Texte source
==============================
En France, à l’école primaire et au collège, plus d’un élève sur dix est victime de harcèlement scolaire, soit 700 000 enfants ou adolescents. Depuis 2010, le ministère de l’éducation a créé une journée de lutte contre le harcèlement à l’école. Pour que les choses changent, des victimes prennent la parole et racontent ce qu’elles ont vécu, pour mettre des mots sur ces maux.
"T’es grosse, t’es moche, t‘es nulle ! ". Emilie ne se souvient pas exactement comment les choses ont commencé. Assise dans son canapé rouge, elle tente de se remémorer, en vain. "On ne comprend pas ce qui se passe, on ne se rend pas compte " analyse la jeune femme qui a aujourd’hui 20 ans. Elle était en troisième dans un collège près de Rennes.
"Je me retrouvais souvent à côté du même garçon. C’était peut-être, tout bêtement, une question d’ordre alphabétique. Lui, c’était un peu le pitre de la classe. Il faisait rire les autres. Moi, j’étais plutôt timide, pas forcément très à l’aise. Les premières insultes n’ont pas tardé, T’es nulle ! T’es moche ! C’était toujours quand il y avait du monde autour et son copain gloussait à côté."
Un poison lent à agir
"Au départ, cela ne me faisait pas grand-chose, s’étonne Emilie, et puis, c’est devenu compliqué."
==============================
Tâches à réaliser
- A) Recopiez, dans le texte sur le harcèlement scolaire, le passage qui commence par les mots « En France, à » et se termine par « sur ces maux. ».
- B) Relevez les différentes insultes adressées à Emilie et citées dans le texte sur le harcèlement scolaire, chacune une seule fois.
- C) Poursuivez le texte sur le harcèlement scolaire après sa dernière phrase.
Ces lignes proviennent d’une autre source que le texte sur le harcèlement scolaire.

Informations affichées
==============================
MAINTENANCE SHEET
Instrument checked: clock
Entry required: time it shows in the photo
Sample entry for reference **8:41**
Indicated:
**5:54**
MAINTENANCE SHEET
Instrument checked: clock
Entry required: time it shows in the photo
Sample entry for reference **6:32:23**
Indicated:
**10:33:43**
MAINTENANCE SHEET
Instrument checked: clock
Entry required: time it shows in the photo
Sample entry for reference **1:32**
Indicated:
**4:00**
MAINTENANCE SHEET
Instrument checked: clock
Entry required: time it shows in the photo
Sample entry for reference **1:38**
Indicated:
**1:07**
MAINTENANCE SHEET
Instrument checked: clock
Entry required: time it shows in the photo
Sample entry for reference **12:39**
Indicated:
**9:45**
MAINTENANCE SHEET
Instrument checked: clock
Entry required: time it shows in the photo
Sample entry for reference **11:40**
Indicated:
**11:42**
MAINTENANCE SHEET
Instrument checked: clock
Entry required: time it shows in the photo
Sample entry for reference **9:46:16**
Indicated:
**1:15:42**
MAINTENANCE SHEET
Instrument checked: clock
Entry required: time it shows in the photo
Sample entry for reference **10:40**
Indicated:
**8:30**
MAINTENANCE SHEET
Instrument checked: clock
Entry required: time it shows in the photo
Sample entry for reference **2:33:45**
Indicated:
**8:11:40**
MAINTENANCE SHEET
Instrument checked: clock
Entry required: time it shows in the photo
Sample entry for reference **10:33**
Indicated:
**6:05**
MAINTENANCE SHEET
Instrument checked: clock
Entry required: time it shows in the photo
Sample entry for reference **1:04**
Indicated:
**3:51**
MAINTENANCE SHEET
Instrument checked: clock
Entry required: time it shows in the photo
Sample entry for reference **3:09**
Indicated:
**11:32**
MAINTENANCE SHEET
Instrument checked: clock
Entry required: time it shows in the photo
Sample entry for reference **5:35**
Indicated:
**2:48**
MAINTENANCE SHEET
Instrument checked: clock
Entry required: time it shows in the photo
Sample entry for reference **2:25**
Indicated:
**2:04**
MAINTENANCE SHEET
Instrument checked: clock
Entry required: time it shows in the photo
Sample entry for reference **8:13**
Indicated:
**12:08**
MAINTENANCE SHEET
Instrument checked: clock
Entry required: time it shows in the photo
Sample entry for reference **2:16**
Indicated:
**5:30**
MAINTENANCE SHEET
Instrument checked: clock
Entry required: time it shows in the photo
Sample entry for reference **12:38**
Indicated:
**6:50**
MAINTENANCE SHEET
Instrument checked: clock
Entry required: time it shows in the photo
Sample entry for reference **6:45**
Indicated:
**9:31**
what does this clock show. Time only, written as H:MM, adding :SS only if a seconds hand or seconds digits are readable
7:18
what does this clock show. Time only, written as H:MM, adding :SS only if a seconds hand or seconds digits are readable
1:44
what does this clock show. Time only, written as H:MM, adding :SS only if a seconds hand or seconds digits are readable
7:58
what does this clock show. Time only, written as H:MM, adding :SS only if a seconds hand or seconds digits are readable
==============================
Réponses rédigées
- A)
En France, à l’école primaire et au collège, plus d’un élève sur dix est victime de harcèlement scolaire, soit 700 000 enfants ou adolescents. Depuis 2010, le ministère de l’éducation a créé une journée de lutte contre le harcèlement à l’école. Pour que les choses changent, des victimes prennent la parole et racontent ce qu’elles ont vécu, pour mettre des mots sur ces maux.

- B) T’es grosse ; T’es moche ; T’es nulle

- C)
Quand toutes les heures, tous les jours, toutes les semaines, on te répète des choses comme ça, les mots rentrent en toi et s’infiltrent partout, comme du poison, et ça commence à te blesser.
Emilie
"Tu te mets dans la tête que s’il te ressasse ces horreurs tout le temps, c’est qu’il y a sans doute des raisons. S’il dit tous les jours que je suis bête, c’est que je suis bête."
"Tu n’oses pas le dire, tu as honte, tu es humiliée et comme en plus, tu ne lui réponds rien, tu te sens de plus en plus minable."
" Un jour, se rappelle Emilie, il m’a traitée de salope. Ce mot là, il est dur. Il ne veut rien dire. A 14 ans, c’est quoi une salope ? Une prostituée ? Ça n’a pas de sens et pourtant, c’est un mot qui cingle et qui blesse. "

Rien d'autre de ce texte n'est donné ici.